WBPaper00044453.concat	high	24220508
WBPaper00044456.concat	high	24223195
WBPaper00044457.concat	low	24223727
WBPaper00044458.concat	medium	24223821
WBPaper00044468.concat	low	24225442
WBPaper00044470.concat	high	24231678
WBPaper00044471.concat	high	24231804
WBPaper00044482.concat	high	24243022
WBPaper00044484.concat	high	24244204
WBPaper00044486.concat	high	24244732
WBPaper00044487.concat	high	24244862
WBPaper00044491.concat	low	24252776
WBPaper00044495.concat	high	24239117
WBPaper00044501.concat	high	24258276
WBPaper00044502.concat	high	24260022
WBPaper00044504.concat	high	24260346
WBPaper00044506.concat	high	24262006
WBPaper00044509.concat	high	22403392


  • Author first pass - with the inception of automated methods to flag papers, a safety net for catching false negative papers was instigated in the form of an author first pass form. This form is sent out on a weekly basis (on Thursdays) to the first e-mail address that can be found in any paper, if an e-mail hasn't been sent already. For the most part this targets papers that have recently been added to our local database, but if an e-mail cannot be found in the paper, at a later date an author may have verified a paper as being theirs, and at that time the author first pass form will be sent to the newly verified e-mail address. This form is a simpler form of the curator first pass form used during manual curation.
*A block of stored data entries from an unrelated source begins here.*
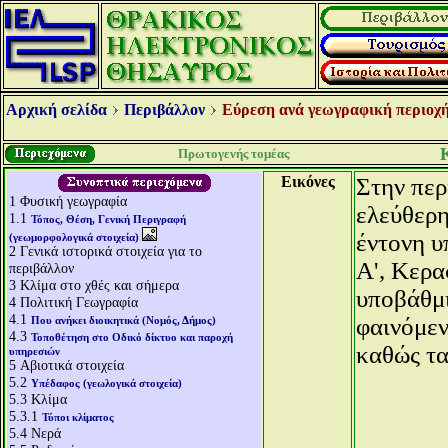
Αρχική σελίδα
Περιβάλλον
Εύρεση ανά γεωγραφική περιοχή
Πρωτογενής τομέας
Εικόνες
Στην περ
1
Φυσική γεωγραφία
ελεύθερη
1.1
Τόπος, Θέση, Γενική Περιγραφή
έντονη υ
(γεωμορφολογικά στοιχεία)
2
Γενικά ιστορικά στοιχεία για το
Α', Κερα
περιβάλλον
3
Κλίμα στο χθές και σήμερα
υποβάθμι
4
Πολιτική Γεωγραφία
4.1
φαινόμεν
Που ανήκει διοικητικά (Νομός, Δήμος)
4.3
Τοποθέτηση στο Οδικό δίκτυο και παροχή
καθώς τα
υπηρεσιών
5
Αβιοτικά στοιχεία
5.2
Υπέδαφος (γεωλογικά στοιχεία)
5.3
Κλίμα
5.3.1
Τύποι κλίματος
5.4
Νερά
Once a paper has been entered in the OA and attached to an object-phenotype connection, it should disappear from the curation status form.
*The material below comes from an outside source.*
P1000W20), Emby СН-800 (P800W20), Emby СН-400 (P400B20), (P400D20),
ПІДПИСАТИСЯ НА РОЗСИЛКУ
--kjy (talk) 00:33, 22 January 2014 (UTC)

Curating phenotype

This curation duty is specific for single mutants and not phenotypes dues to interactions (see interaction phenotypes section below).

To start curation of phenotypes, you can pick a paper was has been flagged but not curated. Once a paper has been chosen, log in to the phenotype OA and enter the WBPaperID into the paper field to retrieve the paper, which is accessible through the term info window of the OA. Run a search on the paper to make sure it hasn't already been curated - just in case it was missed during the curation status cgi update.
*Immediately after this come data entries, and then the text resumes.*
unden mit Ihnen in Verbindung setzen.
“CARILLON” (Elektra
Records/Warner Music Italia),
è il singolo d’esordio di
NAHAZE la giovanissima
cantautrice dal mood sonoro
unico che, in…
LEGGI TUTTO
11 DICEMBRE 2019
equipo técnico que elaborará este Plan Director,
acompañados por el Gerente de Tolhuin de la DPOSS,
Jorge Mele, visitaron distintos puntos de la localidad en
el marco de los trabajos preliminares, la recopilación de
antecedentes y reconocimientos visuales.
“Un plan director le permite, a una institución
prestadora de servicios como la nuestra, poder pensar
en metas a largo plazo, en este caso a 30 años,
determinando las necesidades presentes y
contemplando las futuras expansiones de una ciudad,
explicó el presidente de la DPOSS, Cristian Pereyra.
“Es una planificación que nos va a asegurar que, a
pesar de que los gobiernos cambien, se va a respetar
The WBPaperID field is an autocomplete field so by entering the number of the paper only, a drop down list should appear and you can select the paper from that list.

When ready to start curating, click 'New' in the menu of the lower table, this will erase the paper id you entered, but will reset the form with a valid pgid and will auto-populate your name in the curator field. Re-enter the WBPaperID.

All object fields, except strain should be autocomplete drop down lists. The files that are used to populate these fields are an obo-like format in that there is information attached to each object that shows up in the term info box when selected. Keeping the file updated from acedb and showing this information in the term info box helps during curation as it verifies the identity of the object being curated and saves the curator time from having to manually look up and verify the info themselves. These files although not technically 'obo files' will be referred to as obo files when referring to any flat file that contains a list of terms with accompanying information for display in the term info window. This is in contrast to other flat files that only contain a simple list of terms.

Using the Phenotype OA

Lots of documentation for the phenotype OA and dumpers can be found on the Phenotypes pages

Interaction phenotypes

This curation duty assigns phenotypes based on interactions between and among alleles and genes whose function has been altered through overexpression (transgenes) or through knockdown (RNAi). This curation uses the Interaction OA and assigns a genetic interaction tag along with a phenotype to these gene interactions. This curation duty is divided among different curators based on the elements in the interaction. That is, the RNAi curator assigns genetic interaction phenotypes to any interaction involving an RNAi object, which needs to be created by the RNAi curator. Allele-allele or allele-transgene interactions are curated by the allele phenotype curator.